• WORK INSTRUCTION
Gather every line of the entries that includes the word "Tinariwen".

##############################

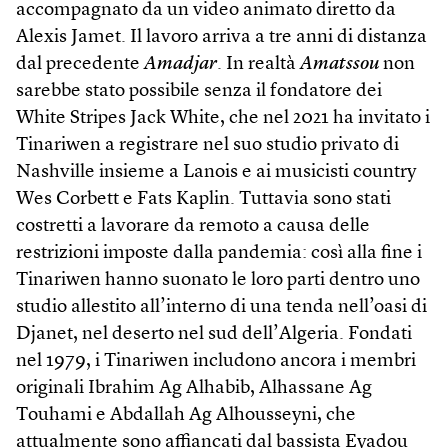
accompagnato da un video animato diretto da
Alexis Jamet. Il lavoro arriva a tre anni di distanza
dal precedente
Amadjar
. In realtà
Amatssou
non
sarebbe stato possibile senza il fondatore dei
White Stripes Jack White, che nel 2021 ha invitato i
Tinariwen a registrare nel suo studio privato di
Nashville insieme a Lanois e ai musicisti country
Wes Corbett e Fats Kaplin. Tuttavia sono stati
costretti a lavorare da remoto a causa delle
restrizioni imposte dalla pandemia: così alla fine i
Tinariwen hanno suonato le loro parti dentro uno
studio allestito all’interno di una tenda nell’oasi di
Djanet, nel deserto nel sud dell’Algeria. Fondati
nel 1979, i Tinariwen includono ancora i membri
originali Ibrahim Ag Alhabib, Alhassane Ag
Touhami e Abdallah Ag Alhousseyni, che
attualmente sono affiancati dal bassista Eyadou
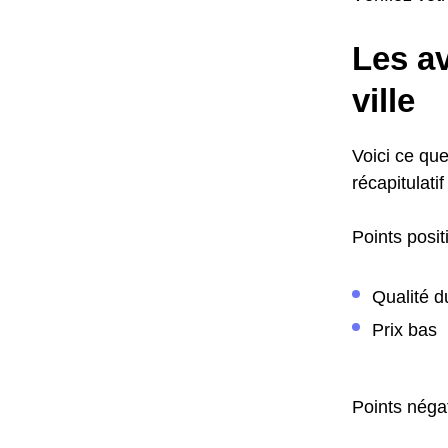
Les av
ville
Voici ce que
récapitulatif
Points positi
Qualité d
Prix bas
Points négat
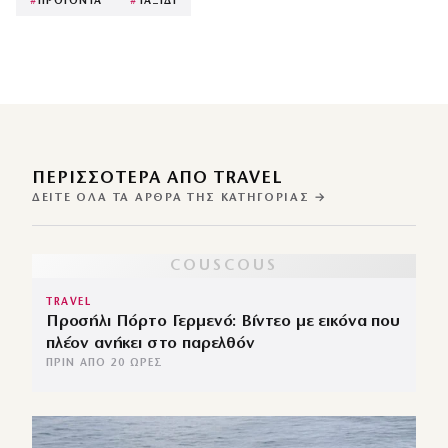
#
ΠΡΟΙΟΝΤΑ
#
ΤΑΞΙΔΙ
ΠΕΡΙΣΣΌΤΕΡΑ ΑΠΌ TRAVEL
ΔΕΊΤΕ ΌΛΑ ΤΑ ΆΡΘΡΑ ΤΗΣ ΚΑΤΗΓΟΡΊΑΣ →
TRAVEL
Προσήλι Πόρτο Γερμενό: Βίντεο με εικόνα που
πλέον ανήκει στο παρελθόν
ΠΡΙΝ ΑΠΌ 20 ΏΡΕΣ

##############################

• RESULT FOR THIS TASK
Tinariwen a registrare nel suo studio privato di
Tinariwen hanno suonato le loro parti dentro uno
nel 1979, i Tinariwen includono ancora i membri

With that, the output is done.